Berlusconi was reponding to the news that Italian prosecutors have requested that he stand trial over allegations he paid for sex with a 17-year-old girl and then used his influence to help her.
Prosecutors filed their request in Milan on Wednesday, saying their evidence was strong enough that a preliminary hearing would be redundant. A judge must now decide whether to accept the request.
"I can only say that it's a farce," Berlusconi told reporters. "The only aim of the inquiry is to defame me in the media."
Other trials in the pipeline
Just a day earlier a court in Milan set a fixed date of March 11 for the resumption of a bribery trial against Berlusconi.
The prosecutors in the sex probe allege Berlusconi paid for sex with Karima El Mahroug, a nightclub dancer from Morocco who used the stage name Ruby Heartstealer, while she was under 18, the legal age for prostitution in Italy.
They also assert that Berlusconi later used his influence to put police under pressure to release his young belle from custody when she was detained on theft allegations.
Ruby Heartstealer has acknowledged that the prime minister paid her 7,000 euros ($9,570), but she also says they never had sex.
Berlusconi, who says he has never paid for sex with anybody, acknowledges that he made a phone call on El Mahroug's behalf when she was in prison, but says he was only helping a person in need.
Paying a minor for sex carries a maximum sentence of three years in Italy, while abuse of political power is usually accompanied with a jail term of between six and eight years.
Bribery, tax evasion allegations
The plutocrat, politician and possible playboy is facing legal headaches that go well beyond his alleged private passions.
Berlsuconi’s court date in March will see him answer charges that he bribed his former tax lawyer to deliver false evidence.

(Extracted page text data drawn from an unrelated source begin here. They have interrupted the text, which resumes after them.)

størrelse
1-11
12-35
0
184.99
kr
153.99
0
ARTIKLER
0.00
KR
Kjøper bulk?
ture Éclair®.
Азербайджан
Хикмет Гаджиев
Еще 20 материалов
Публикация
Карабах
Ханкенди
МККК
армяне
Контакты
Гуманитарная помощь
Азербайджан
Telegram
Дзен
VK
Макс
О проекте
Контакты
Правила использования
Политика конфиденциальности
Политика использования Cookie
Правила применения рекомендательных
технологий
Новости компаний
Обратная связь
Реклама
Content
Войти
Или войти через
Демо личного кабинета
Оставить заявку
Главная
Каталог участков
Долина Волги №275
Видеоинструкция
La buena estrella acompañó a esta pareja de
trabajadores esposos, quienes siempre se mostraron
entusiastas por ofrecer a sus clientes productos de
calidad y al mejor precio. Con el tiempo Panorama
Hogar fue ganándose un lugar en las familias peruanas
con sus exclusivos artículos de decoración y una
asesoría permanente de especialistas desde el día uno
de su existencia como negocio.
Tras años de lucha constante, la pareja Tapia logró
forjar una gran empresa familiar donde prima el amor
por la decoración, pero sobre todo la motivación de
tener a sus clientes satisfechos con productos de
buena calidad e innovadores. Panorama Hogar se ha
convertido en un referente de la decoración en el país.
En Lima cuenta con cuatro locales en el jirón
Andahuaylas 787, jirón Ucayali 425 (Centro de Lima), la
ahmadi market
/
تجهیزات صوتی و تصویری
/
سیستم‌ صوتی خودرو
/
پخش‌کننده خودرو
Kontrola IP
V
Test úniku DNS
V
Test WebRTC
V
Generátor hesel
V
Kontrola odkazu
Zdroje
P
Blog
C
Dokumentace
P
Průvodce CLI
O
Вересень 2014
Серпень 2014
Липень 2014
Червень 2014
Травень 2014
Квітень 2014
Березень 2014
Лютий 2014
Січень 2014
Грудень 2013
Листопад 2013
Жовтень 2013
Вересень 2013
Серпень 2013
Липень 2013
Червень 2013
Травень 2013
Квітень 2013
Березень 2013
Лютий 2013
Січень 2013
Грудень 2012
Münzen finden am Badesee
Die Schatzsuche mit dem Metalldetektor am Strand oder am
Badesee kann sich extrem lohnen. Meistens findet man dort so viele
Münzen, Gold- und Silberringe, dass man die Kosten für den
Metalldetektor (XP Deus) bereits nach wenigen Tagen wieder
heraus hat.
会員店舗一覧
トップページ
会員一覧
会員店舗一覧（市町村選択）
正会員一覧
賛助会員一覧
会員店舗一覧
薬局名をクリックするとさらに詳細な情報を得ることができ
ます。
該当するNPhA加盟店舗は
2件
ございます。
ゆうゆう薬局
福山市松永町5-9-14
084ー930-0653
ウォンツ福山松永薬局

Berlusconi is said to have paid lawyer David Mills 400,000 euros to lie in two separate court cases in the mid-1990s.
The case was dropped in April 2010, along with all investigations into the controversial prime minister, after Berlusconi passed a law rendering top-ranking politicians immune from prosecution for at least 18 months while in office.
In January, Italy's Constitutional Court deemed that this immunity law was unconstitutional, allowing the trials to resume.
However, Berlusconi can still legally avoid a court appearance if key duties as prime minister, such as a diplomatic visit or a meeting of Italy's council of ministers, clash with the proposed appointment.
A second outstanding trial, linked to accounting and taxation irregularities within Berlusconi's Mediaset empire, is due to resume on February 28.
Berlusconi is no stranger to a courtroom, having been charged with corruption, tax fraud, false accounting and illegally financing political parties over the course of his career. To date, the self-made billionaire has always either escaped conviction altogether or cleared his name in an appeals court.